Lena and her husband came to Kokomo on Saturday, April 4, 1925, and arranged with the firm of Overman & Healy and Carl Bree to look after the interests of Harry when arraigned and to defend him in his upcoming trial. While Harry Pierpont was awaiting trial in Howard County, Indiana, Lena's other son, Fred Pierpont, was arrested for aiding his brother in an escape attempt, but was later acquitted of the charges. Convicted of bank robbery, Harry was sentenced to serve a sentence of 10 to 21 years, and fined $1000.

== Association with the Dillinger Gang ==
While serving his sentence at the Indiana Reformatory at Pendleton, Indiana, Lena's son Harry first met John Dillinger. Harry was the convict Dillinger looked up to the most. Harry caused the Pendleton Warden, A.F. Miles, so much trouble that he was transferred to the Indiana State Prison at Michigan City within two months after he attempted to drill through the bars of his cell in an escape attempt.

On September 26, 1933, Harry Pierpont, along with nine other prisoners, escaped from the Indiana State Prison, using guns smuggled into the prison by John Dillinger.

On October 12, 1933, Harry, along with Charles Makley, Ed Shouse, and Russell Clark rescued John Dillinger from the Allen County Jail in Lima, Ohio. During the rescue, Harry shot and killed Sheriff Jess Sarber.

On November 8, 1933, Lena's son, Fred, stood trial in Wapakoneta, Ohio, for the robbery of the First National Bank of St. Mary's, Ohio. The defense argued that Fred was mistaken for Ed Shouse, while the prosecution had witnesses that saw Fred behind the wheel of a car occupied by the bandits when it left St. Mary's. Lena and her husband, as well as Fred's wife, Mary, and son, Harry, were in attendance.

On November 20, 1933, Fred was taken into custody at his home in Leipsic, Ohio, and held in the Putnam County, Ohio, jail under instruction of Allen County Prosecutor Ernest Botkin. Two days later, he was transferred to the Allen County jail.

On November 28, 1933, Lena posted a $2500 bond and Fred was released from the Allen County jail. Fred had been held as a material witness for the first degree murder trial of Harry Copeland for the killing of Sheriff Sarber. Fred's original bond had been set at $10,000.

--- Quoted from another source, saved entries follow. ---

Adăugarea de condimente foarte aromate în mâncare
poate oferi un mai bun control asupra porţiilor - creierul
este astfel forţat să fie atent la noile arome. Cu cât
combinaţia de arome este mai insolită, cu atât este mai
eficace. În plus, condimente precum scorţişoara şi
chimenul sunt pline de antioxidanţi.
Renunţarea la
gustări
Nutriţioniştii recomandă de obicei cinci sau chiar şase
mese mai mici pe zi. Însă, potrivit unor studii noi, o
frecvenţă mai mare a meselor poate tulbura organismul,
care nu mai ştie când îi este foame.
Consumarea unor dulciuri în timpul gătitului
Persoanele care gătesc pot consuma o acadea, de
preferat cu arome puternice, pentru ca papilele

On December 14, 1933, Lena and Fred were arrested in Terre Haute, Indiana. Lena was charged with possessing an automobile bearing improper identification, and Fred was charged with vagrancy. Terre Haute police also seized two automobiles at a house occupied by the Pierponts, impounding $435 in cash and several papers in Lena's possession. Captain Matt Leach of the Indiana State Police questioned Lena about her son Harry's whereabouts. On December 15, 1933, Lena and Fred were released from the Terre Haute jail after posting $2,000 bond each.

After Harry's arrest in Tucson, Arizona, on January 25, 1934, and subsequent return to Lima, Ohio, for trial, Lena secured the services of city solicitor Charles W. Long to defend her son. This resulted in verbal fireworks at city council meetings.

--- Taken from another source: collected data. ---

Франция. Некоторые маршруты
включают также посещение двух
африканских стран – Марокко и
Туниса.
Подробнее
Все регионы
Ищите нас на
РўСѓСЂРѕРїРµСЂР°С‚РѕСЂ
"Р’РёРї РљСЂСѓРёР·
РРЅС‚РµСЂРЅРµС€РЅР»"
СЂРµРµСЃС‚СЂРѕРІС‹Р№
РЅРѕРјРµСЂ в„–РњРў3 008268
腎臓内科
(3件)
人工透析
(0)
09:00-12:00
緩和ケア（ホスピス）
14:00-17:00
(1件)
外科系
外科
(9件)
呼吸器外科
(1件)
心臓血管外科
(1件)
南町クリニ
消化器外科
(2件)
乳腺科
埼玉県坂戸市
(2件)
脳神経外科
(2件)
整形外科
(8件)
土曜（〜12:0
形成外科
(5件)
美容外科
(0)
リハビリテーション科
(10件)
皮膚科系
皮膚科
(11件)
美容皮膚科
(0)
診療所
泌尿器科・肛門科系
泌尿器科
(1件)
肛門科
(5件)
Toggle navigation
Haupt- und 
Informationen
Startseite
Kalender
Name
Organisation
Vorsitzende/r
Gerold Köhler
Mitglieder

On February 14, 1934, Lena was called before the Allen County grand jury. After entering a "not guilty" plea, Harry's trial date was set for March 6, 1934. "I'm still proud of the Pierpont name", Lena was reported to have said to a friend while in the courtroom.

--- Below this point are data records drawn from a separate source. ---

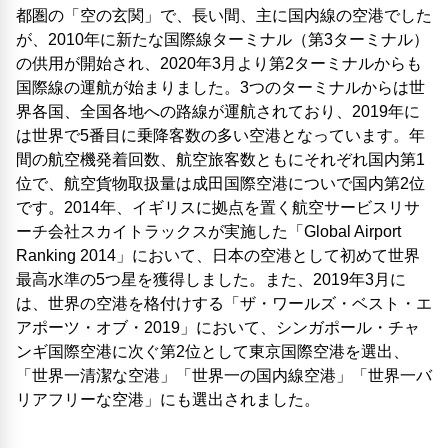
都圏の「空の玄関」で、長い間、主に国内線の空港でした
が、2010年に新たな国際線ターミナル（第3ターミナル）
の供用が開始され、2020年3月より第2ターミナルからも
国際線の運航が始まりました。3つのターミナルからは世
界各国、全国各地への路線が運航されており、2019年に
は世界で5番目に乗降客数の多い空港となっています。年
間の航空機発着回数、航空旅客数ともにそれぞれ国内第1
位で、航空貨物取扱量は成田国際空港についで国内第2位
です。2014年、イギリスに拠点を置く航空サービスリサ
ーチ会社スカイトラックスが実施した「Global Airport
Ranking 2014」において、日本の空港として初めて世界
最高水準の5つ星を獲得しました。また、2019年3月に
は、世界の空港を格付けする「ザ・ワールズ・ベスト・エ
アポーツ・オブ・2019」において、シンガポール・チャ
ンギ国際空港に次ぐ第2位として東京国際空港を選出、
「世界一清潔な空港」「世界一の国内線空港」「世界一バ
リアフリーな空港」にも選出されました。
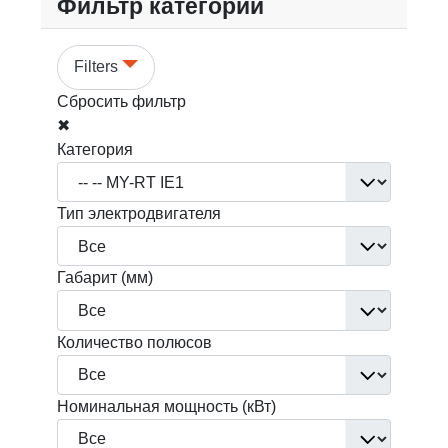
Фильтр категорий
Filters
Сбросить фильтр
✖
Категория
Тип электродвигателя
Габарит (мм)
Количество полюсов
Номинальная мощность (кВт)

On February 19, 1934, Lena addressed a large crowd at the Lima city council, defending solicitor Long's right to defend her gangster son. John Keville, president of the Citizens and Taxpayers League, had soundly criticized Long for taking the Pierpont case while still working for the city. Lena addressed rumors that Long had been paid in upwards of $10,000 to defend Harry and challenged anyone to present a member of the Pierpont family who possessed that amount of money. Keville had left the meeting before she spoke, and the council offered no comments on Lena's remarks.

Lena's husband, Joseph Gilbert Pierpont, who had been in ill health, appeared with her in Lima to confer with Harry's attorneys. It was reported that Lena had established temporary residence in Lima at the time.

Shortly before his trial, Harry filed papers with the court asking he be allowed to confer with his mother in order to arrange for the testimony of certain witnesses who could verify his alibi that he was not in Lima on October 12, the date of the slaying of Sheriff Sarber.

== Death ==
Lena died on October 21, 1958, in Lakeville, Indiana.